- [INSTRUCTIONS TO FOLLOW]
Could you give back the records exactly, taking out the pictures?

......

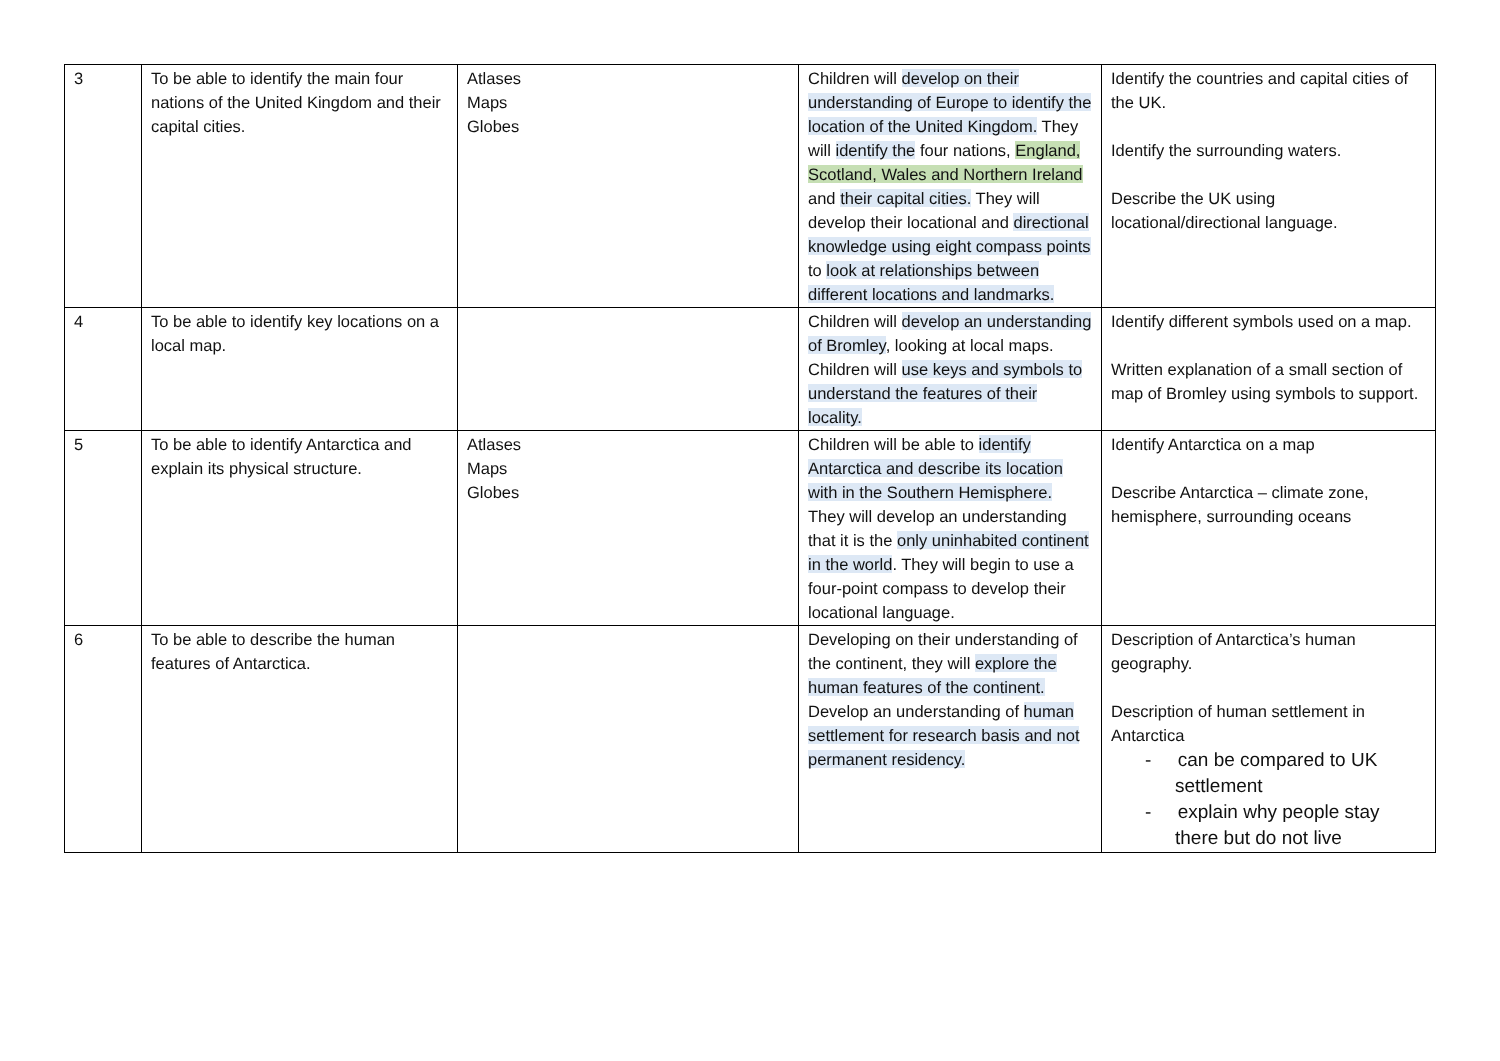| 3 | To be able to identify the main four nations of the United Kingdom and their capital cities. | Atlases Maps Globes | Children will develop on their understanding of Europe to identify the location of the United Kingdom. They will identify the four nations, England, Scotland, Wales and Northern Ireland and their capital cities. They will develop their locational and directional knowledge using eight compass points to look at relationships between different locations and landmarks. | Identify the countries and capital cities of the UK. Identify the surrounding waters. Describe the UK using locational/directional language. |
| 4 | To be able to identify key locations on a local map. | | Children will develop an understanding of Bromley , looking at local maps. Children will use keys and symbols to understand the features of their locality. | Identify different symbols used on a map. Written explanation of a small section of map of Bromley using symbols to support. |
| 5 | To be able to identify Antarctica and explain its physical structure. | Atlases Maps Globes | Children will be able to identify Antarctica and describe its location with in the Southern Hemisphere. They will develop an understanding that it is the only uninhabited continent in the world . They will begin to use a four-point compass to develop their locational language. | Identify Antarctica on a map Describe Antarctica – climate zone, hemisphere, surrounding oceans |
| 6 | To be able to describe the human features of Antarctica. | | Developing on their understanding of the continent, they will explore the human features of the continent. Develop an understanding of human settlement for research basis and not permanent residency. | Description of Antarctica’s human geography. Description of human settlement in Antarctica - can be compared to UK settlement - explain why people stay there but do not live |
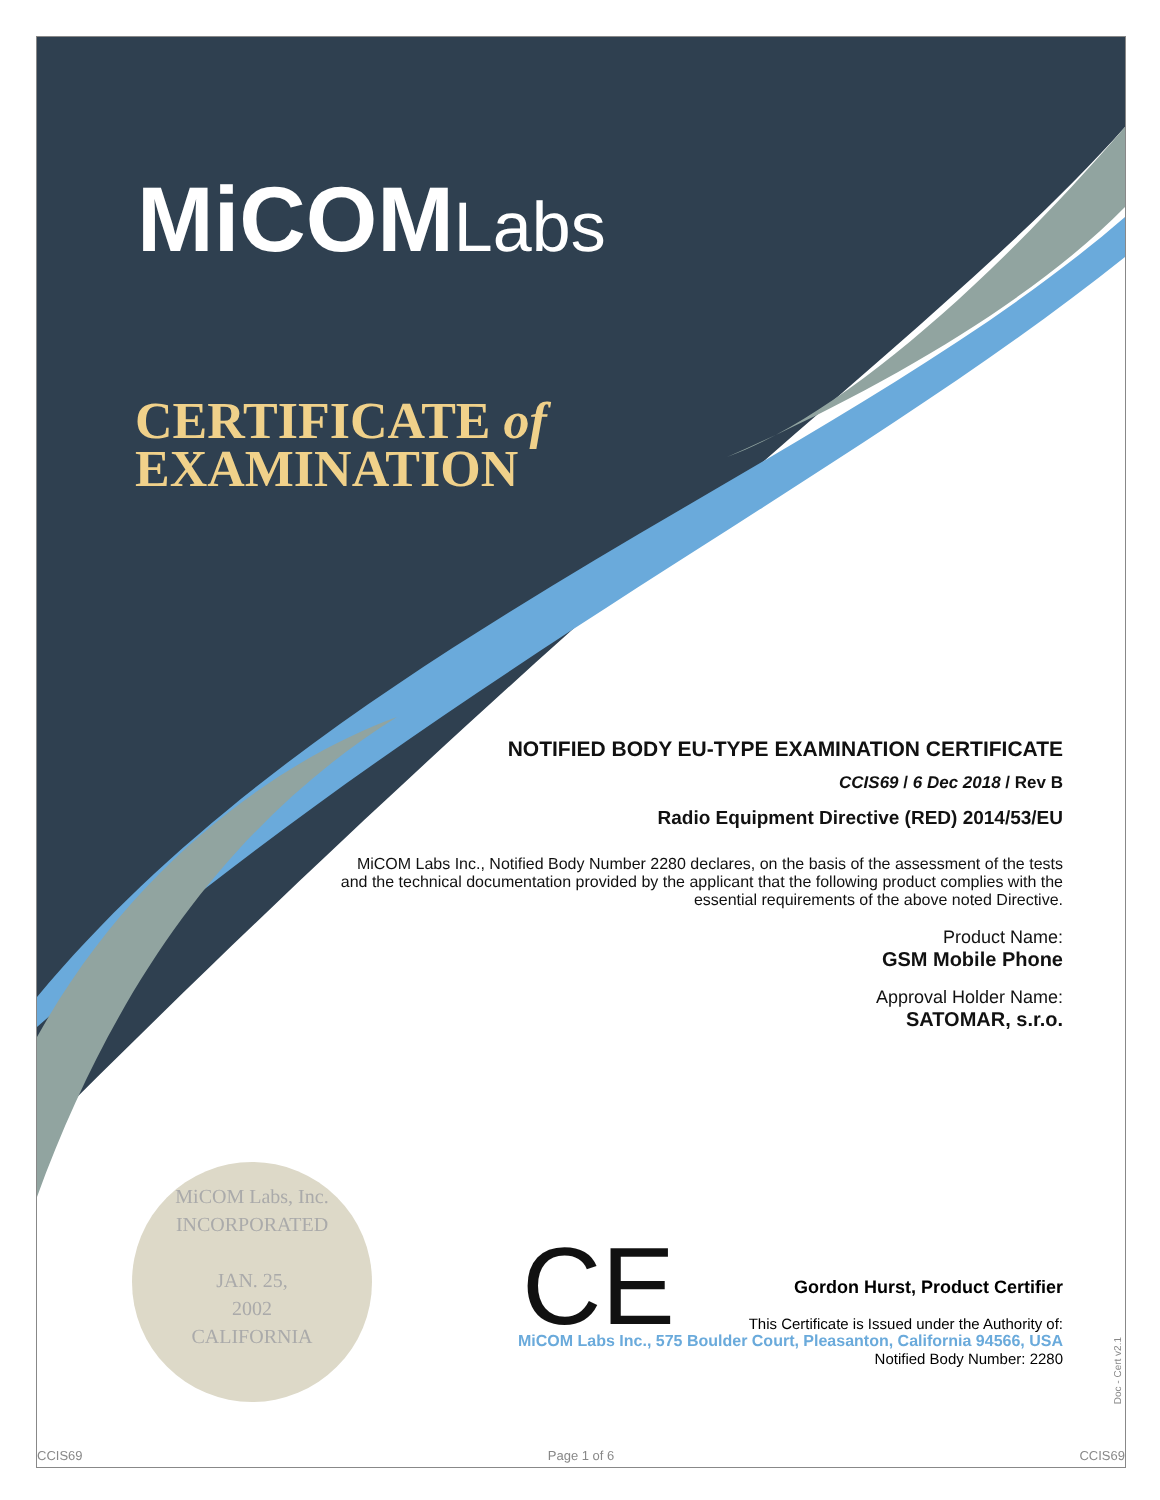MiCOMLabs
CERTIFICATE of
EXAMINATION
NOTIFIED BODY EU-TYPE EXAMINATION CERTIFICATE
CCIS69 / 6 Dec 2018 / Rev B
Radio Equipment Directive (RED) 2014/53/EU
MiCOM Labs Inc., Notified Body Number 2280 declares, on the basis of the assessment of the tests and the technical documentation provided by the applicant that the following product complies with the essential requirements of the above noted Directive.
Product Name:
GSM Mobile Phone
Approval Holder Name:
SATOMAR, s.r.o.
MiCOM Labs, Inc.
INCORPORATED
JAN. 25,
2002
CALIFORNIA
CE
Gordon Hurst, Product Certifier
This Certificate is Issued under the Authority of:
MiCOM Labs Inc., 575 Boulder Court, Pleasanton, California 94566, USA
Notified Body Number: 2280
Doc - Cert v2.1
CCIS69 Page 1 of 6 CCIS69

......

- [RESPONSE TO THIS TASK]
| 3 | To be able to identify the main four nations of the United Kingdom and their capital cities. | Atlases Maps Globes | Children will develop on their understanding of Europe to identify the location of the United Kingdom. They will identify the four nations, England, Scotland, Wales and Northern Ireland and their capital cities. They will develop their locational and directional knowledge using eight compass points to look at relationships between different locations and landmarks. | Identify the countries and capital cities of the UK. Identify the surrounding waters. Describe the UK using locational/directional language. |
| 4 | To be able to identify key locations on a local map. | | Children will develop an understanding of Bromley , looking at local maps. Children will use keys and symbols to understand the features of their locality. | Identify different symbols used on a map. Written explanation of a small section of map of Bromley using symbols to support. |
| 5 | To be able to identify Antarctica and explain its physical structure. | Atlases Maps Globes | Children will be able to identify Antarctica and describe its location with in the Southern Hemisphere. They will develop an understanding that it is the only uninhabited continent in the world . They will begin to use a four-point compass to develop their locational language. | Identify Antarctica on a map Describe Antarctica – climate zone, hemisphere, surrounding oceans |
| 6 | To be able to describe the human features of Antarctica. | | Developing on their understanding of the continent, they will explore the human features of the continent. Develop an understanding of human settlement for research basis and not permanent residency. | Description of Antarctica’s human geography. Description of human settlement in Antarctica - can be compared to UK settlement - explain why people stay there but do not live |
MiCOMLabs
CERTIFICATE of
EXAMINATION
NOTIFIED BODY EU-TYPE EXAMINATION CERTIFICATE
CCIS69 / 6 Dec 2018 / Rev B
Radio Equipment Directive (RED) 2014/53/EU
MiCOM Labs Inc., Notified Body Number 2280 declares, on the basis of the assessment of the tests and the technical documentation provided by the applicant that the following product complies with the essential requirements of the above noted Directive.
Product Name:
GSM Mobile Phone
Approval Holder Name:
SATOMAR, s.r.o.
MiCOM Labs, Inc.
INCORPORATED
JAN. 25,
2002
CALIFORNIA
CE
Gordon Hurst, Product Certifier
This Certificate is Issued under the Authority of:
MiCOM Labs Inc., 575 Boulder Court, Pleasanton, California 94566, USA
Notified Body Number: 2280
Doc - Cert v2.1
CCIS69 Page 1 of 6 CCIS69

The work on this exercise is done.